L'atelier traditionnel est le cadre, l'instrument et le lieu d'expérience total de l'art de peindre, de la nature morte, genre artistique qui prend son essort au XVIIe siècle, au portrait ainsi qu'à l'autoportrait. Svetlana Alpers observe que les artistes sont souvent des collectionneurs - c'était le cas de Picasso - et parfois, comme Velázquez, les conservateurs des collections royales. Les œuvres et les choses utiles à leur art sont introduites dans leur cadre de travail où ils peuvent, par ailleurs, construire des ensembles d'objets à leur gré pour en tester les effets.

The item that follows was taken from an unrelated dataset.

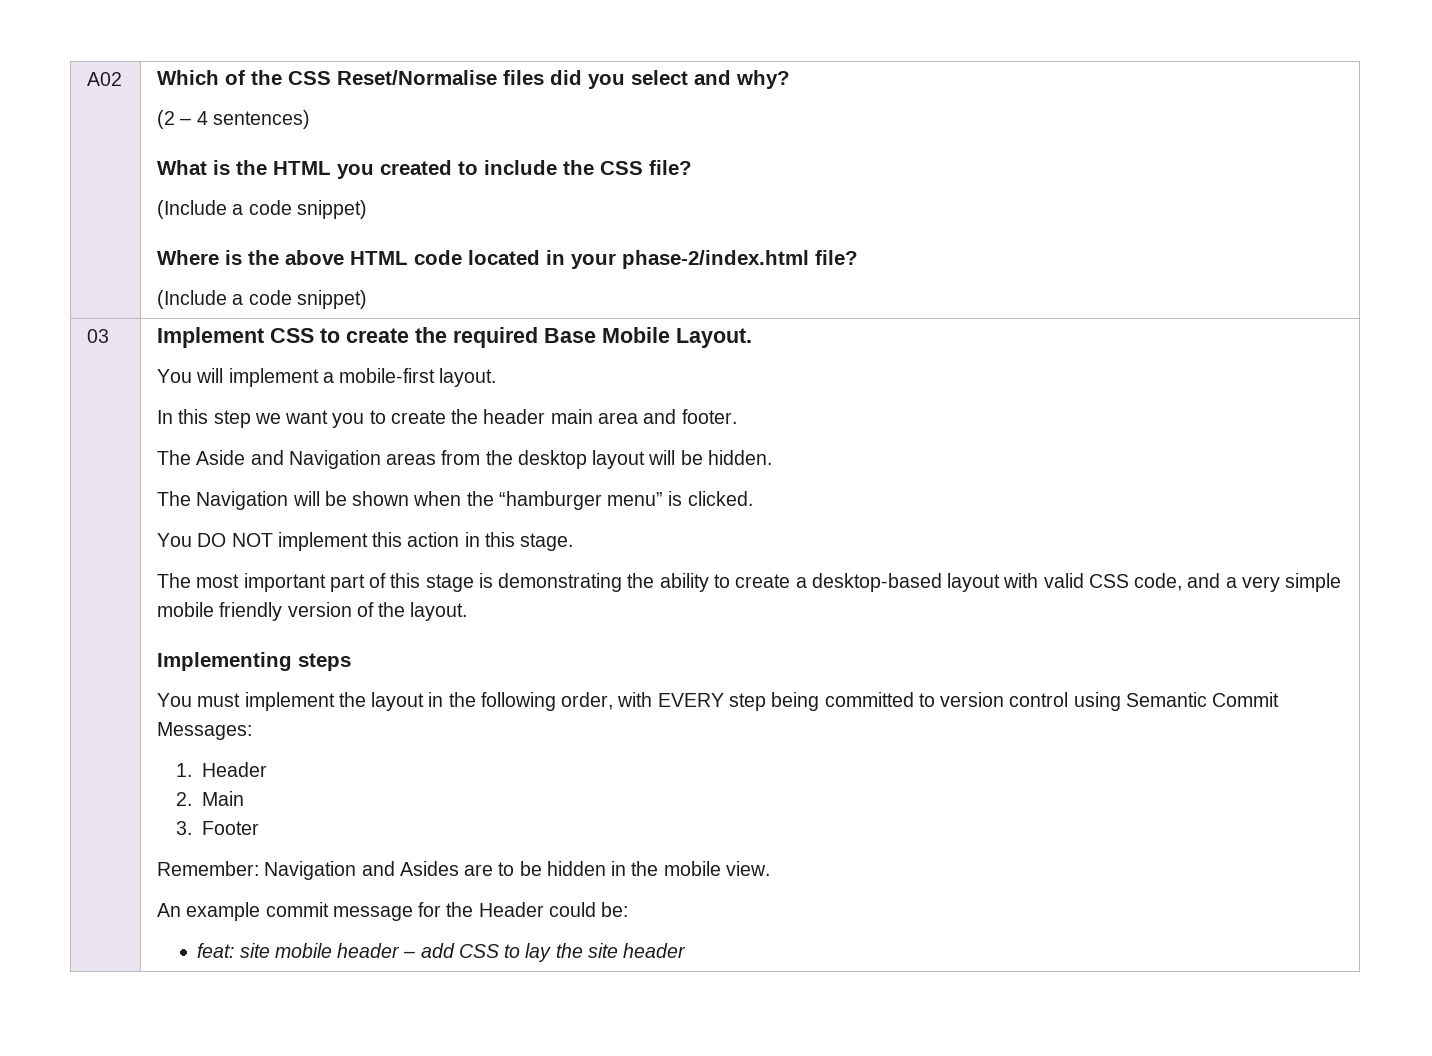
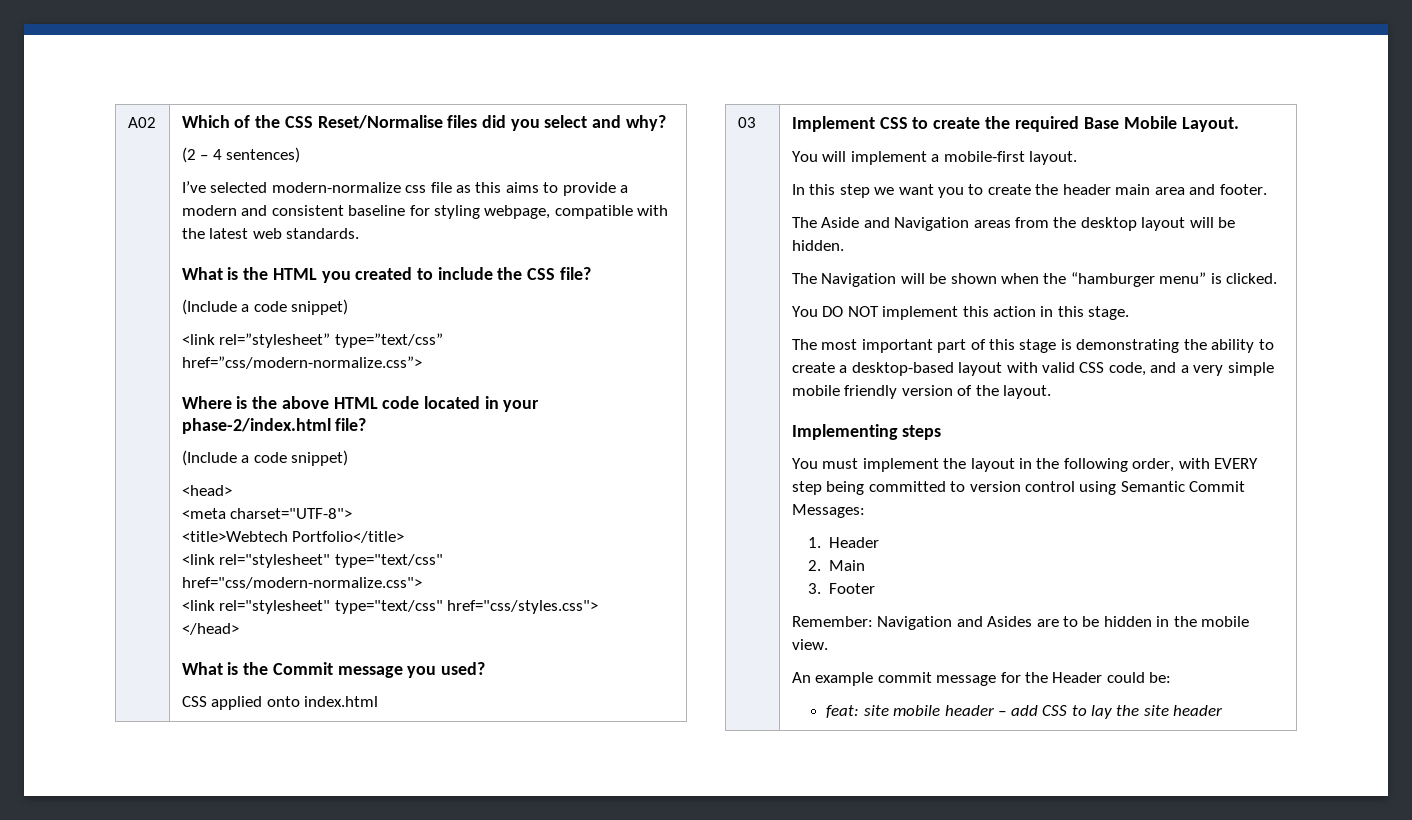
(310, 119) none -> [181,181,629,196] [181,205,669,219] [181,228,360,239] // I’ve selected modern-normalize css file as this aims to provide a modern and consistent baseline for styling webpage, compatible with the latest web standards.
(367, 209) none -> [181,333,443,348] [181,356,422,369] // <link rel=”stylesheet” type=”text/css” href=”css/modern-normalize.css”>
(367, 299) none -> [181,485,232,496] [181,508,353,519] [181,531,405,543] [181,554,443,568] [181,577,422,589] [181,600,599,614] [181,623,239,635] [181,662,486,678] [181,696,379,710] // <head> // <meta charset="UTF-8"> // <title>Webtech Portfolio</title> // <link rel="stylesheet" type="text/css" href="css/modern-normalize.css"> // <link rel="stylesheet" type="text/css" href="css/styles.css"> // </head> // What is the Commit message you used? // CSS applied onto index.html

C'est aussi l'espace d'un mode de vie dont l'artiste est le centre, solitaire mais pas trop car une sociabilité familiale et familière est possible autour du peintre; d'abord centré sur ce qu'il fait, plus tard centré sur ce qu'il est, un individu doué de pouvoirs amplifiés par le lieu où ce pouvoir s'exerce. Enfin, c'est le siège d'un mythe, celui du créateur œuvrant sans contraintes dans son propre monde et explorant les pouvoirs et les limites de ce monde, de L'Art de la peinture de Jan Vermeer (1632-1675) aux variations sur le thème du peintre et de son modèle de Picasso au début des années 1960.